I am currently looking to fell and mill two wonderful black oak trees. My counterpart is questioning the ability to move the logs once cut. How can I get a calculation on potential weight...I.E. 8' log, 25" diameter oak wet??? Any help would be great


----------



## ETWW (Mar 27, 2011)

The Woodweb log weight calculator estimates it is 1,670 lbs, assuming a 25" diameter on both ends.

There are several calculators on this site that you may find useful.

http://www.woodweb.com/Resources/RSCalculators.html

I recently loaded a bunch of 10' x 24" diameter pine logs onto my trailer by parbuckling them using a come-a-long and chains. It worked great although I had to re-rig a couple of times on each log since the come-a-long onloy had a 6' pull. I've since ordered a 3000# winch to mount on the trailer.


----------



## kmwhalley (Dec 22, 2011)

Thank you so much for this calculater...as well as the experience you have had in moving this type of wood. How likely is a living tree going to be st a 75% MC?...

I am curious as to how you will attach your wench to your trailer and get the log to slide up onto it...


----------



## ETWW (Mar 27, 2011)

I'll mount the winch at the front center of my trailer (probably in a receiver) and have a pad-eye welded to each side rail at the mid-point. A snatch block attached to a padeye will allow me to pull the logs up two ramps onto the trailer. See the attached crude sketch.










If you google "parbuckling logs" you will find several U-tube videos of the process.

The moisture content of a tree or lumber is actually a ratio of the wet weight to the oven dry weight. Some trees have a MC of well over 100% using that method. Oaks will be somewhere around 50% - 60% MC when green (no drying has taken place).


----------



## ETWW (Mar 27, 2011)

CedarFence said:


> Has anyone used a come along to get logs of a truck before? Does it work?
> Thanks


I haven't done it but I don't see why it wouldn't work. You would need a separate anchor point for the come-a-long...a tree, a vehicle...but the process should work in reverse just fine. You would also want to place some bunding down on the trailer bed to enable getting a chain or strap underneath the logs.

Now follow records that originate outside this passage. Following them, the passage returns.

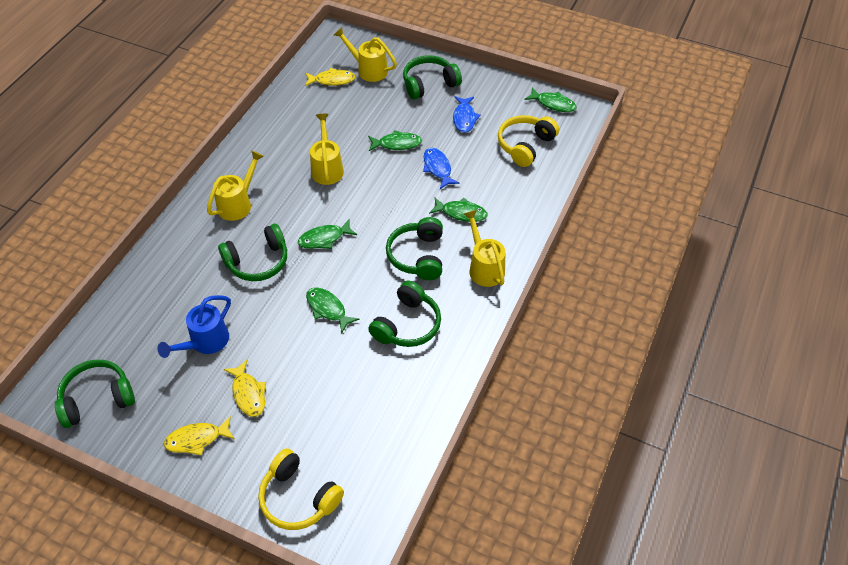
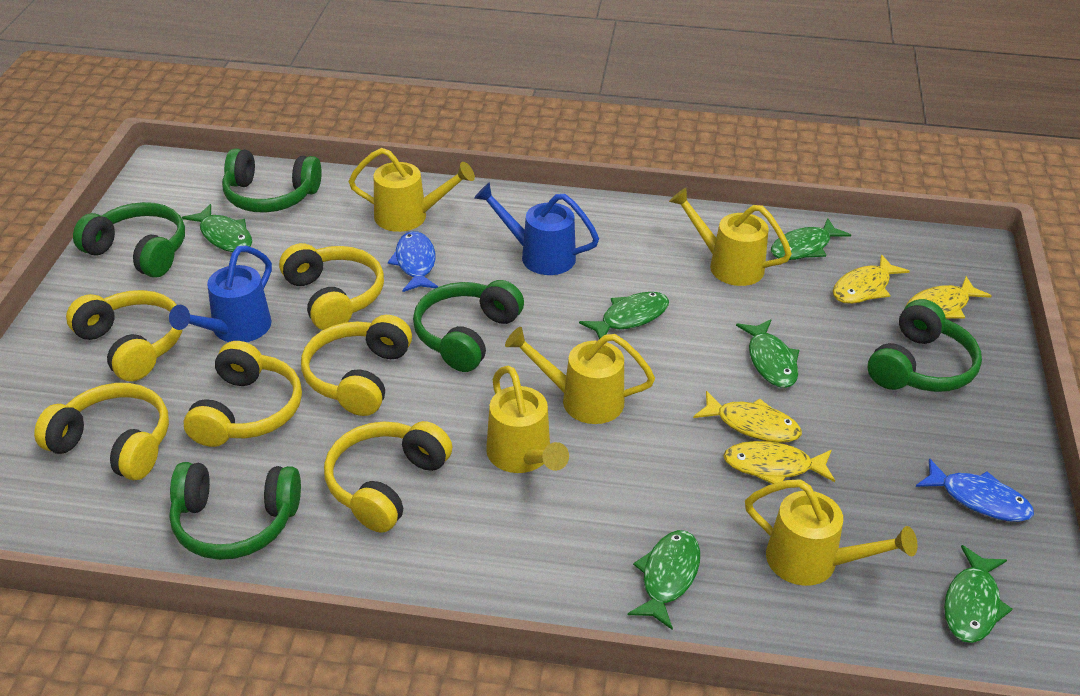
blue watering can: [157,295,231,358] = 1 -> [169,246,272,342] [474,182,599,275] = 2
green fish: [298,219,357,249] [306,288,359,333] [368,130,422,151] [429,198,488,222] [524,87,577,112] = 5 -> [182,204,252,252] [579,292,669,339] [628,530,700,630] [736,319,799,388] [771,218,851,260] [944,545,1013,643] = 6
yellow fish: [163,416,235,456] [224,360,266,417] [305,68,356,86] = 3 -> [693,391,802,443] [723,441,835,484] [833,254,910,304] [906,276,992,318] = 4
yellow headphones: [258,448,344,530] [498,115,559,167] = 2 -> [34,383,169,480] [66,290,183,381] [184,341,302,447] [279,243,384,330] [301,315,412,416] [324,421,452,533] = 6
yellow watering can: [207,150,264,221] [310,114,344,185] [334,27,397,82] [464,210,505,287] = 4 -> [348,148,475,232] [486,366,569,473] [505,327,655,424] [669,187,792,286] [745,479,918,586] = 5

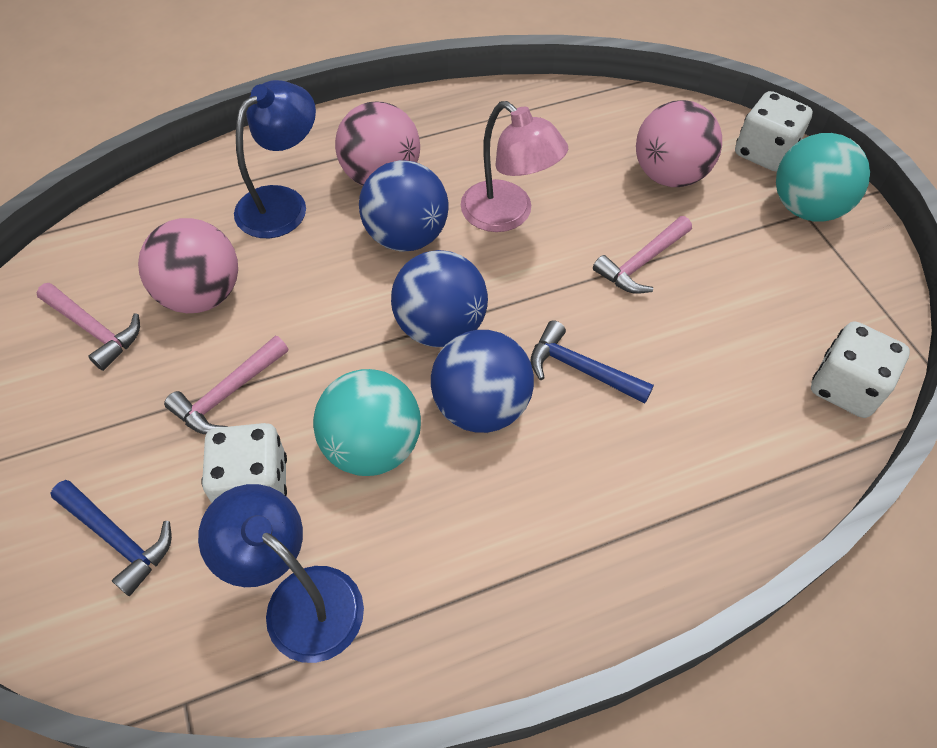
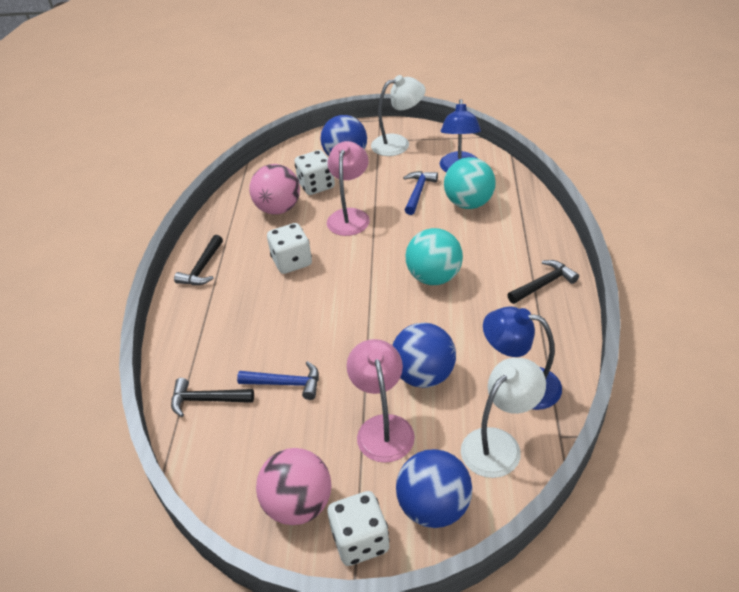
black hammer: none = 0 -> [171,378,254,417] [174,235,223,285] [507,260,579,304] = 3
pink ball: [138,218,238,313] [335,102,420,186] [636,100,722,187] = 3 -> [249,164,300,214] [256,448,331,525] = 2
pink hammer: [36,283,140,371] [164,336,288,434] [593,216,692,294] = 3 -> none = 0
pink lamp: [461,101,568,232] = 1 -> [327,141,370,236] [347,339,415,463] = 2
white lamp: none = 0 -> [371,75,426,156] [461,358,546,478] = 2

I drag my logs off by tying to a tree and driving out from under them but I have a friend who parbuckles his off with a 2k Warn winch mounted on his Jeep.


----------



## wood player (Jan 21, 2011)

I have hauled and loaded a fair amount of logs.Hey they are mostly round. I use 8 ft 4x4s and cant hook. It is work but mostly I can load alone Get help if you can. I just had a log arch built and haven't even had a chance to use it yet.


----------